Editorials

Why Did Stop Motion Stop? (or How Toy Story Destroyed Kid’s Television)

Children's television once thrived on stop motion classics like Postman Pat and Fireman Sam. Now, CGI dominates, lacking charm and originality.

There was a time when kid’s television was filled with stop motion, and those heady days were during my childhood. I’m talking about Postman Pat, Fireman Sam, Bob the Builder, Noddy’s Toyland Adventures, Thomas the Tank Engine, Bill and Ben, and of course, Pingu.

These shows often ran alongside older shows first broadcasted in the 1960s and 1970s, including The Clangers, Bagpuss, and The Magic Roundabout, which my parents had enjoyed as children. But one day, something terrible happened. I saw a glimpse of something called Noddy Toyland Detective whereby the sweet wooden doll had been rendered in CGI. As Joni Mitchell said, don’t it always seem to go, you don’t know what you’ve got ‘til it’s gone? She was right.

Good Fireman Sam vs. Evil Fireman Sam

Children had been enjoying the wonders of stop motion entertainment for decades only for the later generations to have it snatched away! Of course, stop motion didn’t abruptly end one day. There were still shows being made in the early and mid-2000s, and some much more recently.

However, stop motion seemed to go from dominating the broadcast schedule to becoming quite the rarity. Many of the shows themselves, however, have actually carried on but with a computer-generated facelift. Fireman Sam, Bob the Builder, and Thomas and Friends all continued to be produced but changed somewhere along the line, so the speak.

Good Bob the Builder vs. Evil Bob the Builder

So, why did this happen? In the 1990s, 3D animation really started to become the go-to approach for films aimed at children.

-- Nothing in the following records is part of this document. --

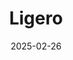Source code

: ---  
layout: startup_page  
title: "Ligero"  
id: "ligeroinc.com"  
permalink: "/ligeroligeroinc.com02262025/"  
website: "https://ligero-inc.com/"  
funding_round: "Seed"  
funding_amount: "$4M"  
investors: "Galaxy Ventures, 1kx, Franklin Templeton, Nascent, Anagram, Robot Ventures, Digital Currency Group, ZKV"  
about: "Ligero is a crypto startup specializing in zero-knowledge proof (ZKP) technology for data privacy and security. Its core product, Ligetron, is a zero-knowledge virtual machine (zkVM) designed for high-speed performance across browsers and advanced hardware, offering significant speed and memory efficiency improvements. Ligero aims to simplify ZK development, deployment, and scaling without compromising security."  
markets: "Fintech, Blockchain, Data Privacy, Security, Cryptocurrency"  
hq: "Rochester, New York, United States"  
founded_year: "2018"  
linkedin: "https://www.linkedin.com/company/ligero-inc"  
twitter: "https://twitter.com/ligero_inc"  
instagram: ""  
facebook: ""  
crunchbase: "https://www.crunchbase.com/organization/ligero"  
pitchbook: "https://pitchbook.com/profiles/company/277902-46"  

date_display: "26-Feb-2025"  
date: "2025-02-26"

# SEO Optimization  
meta_title: "Ligero - Seed Funding ($4M)"  
meta_description: "Ligero, Ligero is a crypto startup specializing in zero-knowledge proof (ZKP) technology for data privacy and security. Its core product, Ligetron, is a zero-..."  
meta_keywords: "Ligero, Fintech, Blockchain, Data Privacy, Security, Cryptocurrency, Seed funding"  
canonical_url: "https://startup.projectstartups.com/ligeroligeroinc.com02262025/"  
---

A huge breakthrough for CGI was Pixar’s Toy Story (1995), the first ever feature film to be entirely computer-generated. Pixar’s consecutive successes (Monsters Inc., Finding Nemo, The Incredibles) inspired other studios to start producing their own CG films, and thus DreamWorks Animation and Blue Sky Studios set about making their own pictures. In 2005, Disney decided to produce their own animated films in 3D rather than the traditional 2D.

It seems likely then that producers of children’s television would introduce 3D animation to their own endeavours because firstly, people like to watch it, and secondly, its lower-cost and quicker to make. It doesn’t require large sets, custom built props and puppets, and all the highly skilled operators in order to execute it. It’s also more familiar to children today, due to the sheer prevalence of 3D animated output. In fact, quite a lot of people report stop motion as having a creepy quality, due to stilted movements.

As a result, kids television today is dominated by unoriginal, bland episodes upon episodes of 3D animated series that are nowhere near their Pixar inspirations and a far cry from the charm and character of the old stop motion.